Regulation der Peroxisomenproliferation

Die Regulation der Peroxisomenproliferation im Säugetierorganismus erfolgt über nukleäre Transkriptionsfaktoren. Diese Transkriptionsfaktoren gehören zur großen Familie der Steroid-, Thyroid- und Retinoidrezeptoren und werden als „Peroxisome proliferator activated receptors“ (PPARs) bezeichnet (ISSEMANN u. GREEN 1990).

Es werden drei Typen unterschieden: PPAR α, PPAR β und PPAR γ (SCHOONJANS et al. 1996).

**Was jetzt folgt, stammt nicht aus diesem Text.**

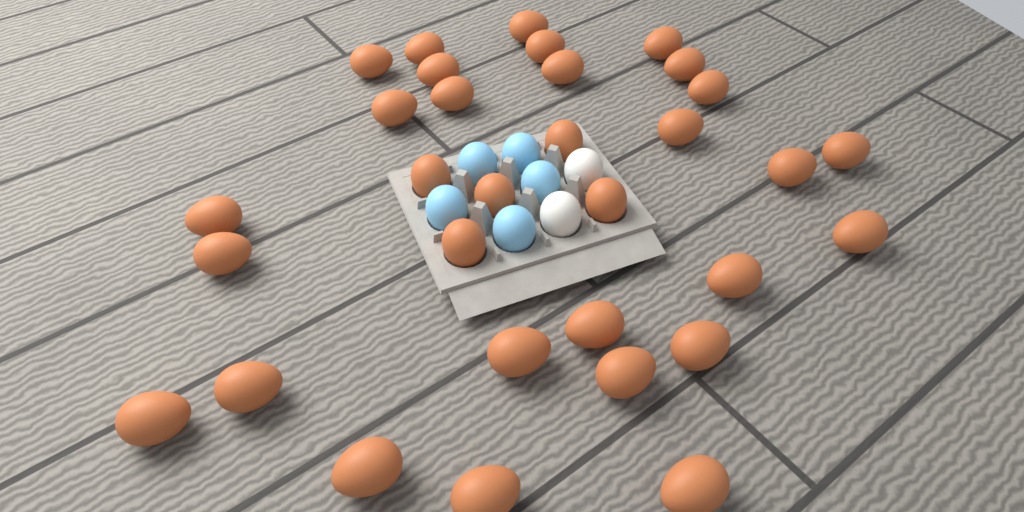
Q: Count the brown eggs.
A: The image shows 32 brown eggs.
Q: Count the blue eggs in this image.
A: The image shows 5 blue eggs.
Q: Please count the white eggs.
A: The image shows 2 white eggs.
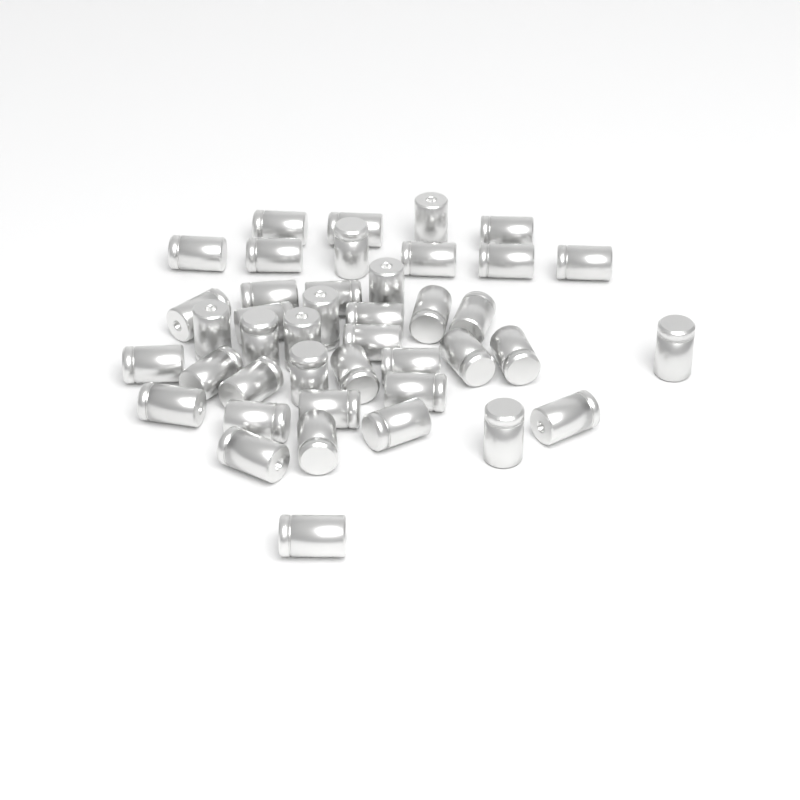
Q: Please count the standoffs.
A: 42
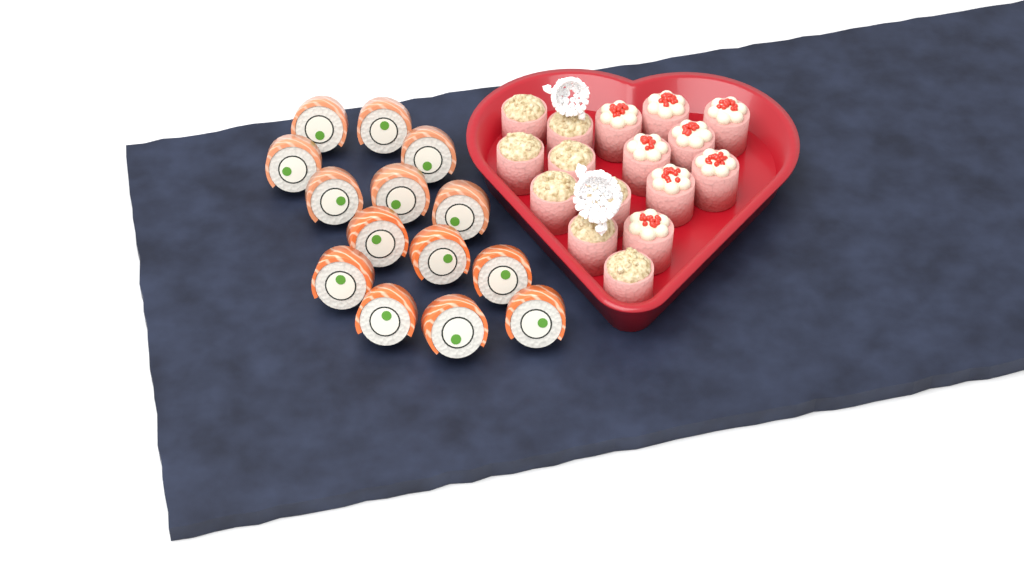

PPAR α ist in den Lipidstoffwechsel, die Lipoproteinsynthese und den Ablauf von Entzündungsreaktionen involviert (FEIGE et al. 2006). PPAR α wird stark in der Leber exprimiert (KLAUNIG et al. 2003) und wird besonders bei Nagern durch Lipidsenker sowie mehrfach ungesättigte Fettsäuren aktiviert (BEIER et al. 1992, 1997). PPAR α fungiert als Sensor für den Lipidgehalt der Hepatozyten und reguliert die Genexpression für die mitochondriale und peroxisomale ß-Oxidation (HASHIMOTO et al. 2000). Ein entscheidender Punkt in der Karzinogenese ist die Aktivierung von PPAR α (GONZALEZ et al. 1998). PPAR β bestimmt das Maß des Fettmetabolismus in Skelettmuskeln und Fettgewebe (LUQUET et al. 2005). Die Bedeutung von PPAR γ liegt in der Regulation der Proliferation und Ausdifferenzierung von Fettzellen (LUQUET et al. 2005).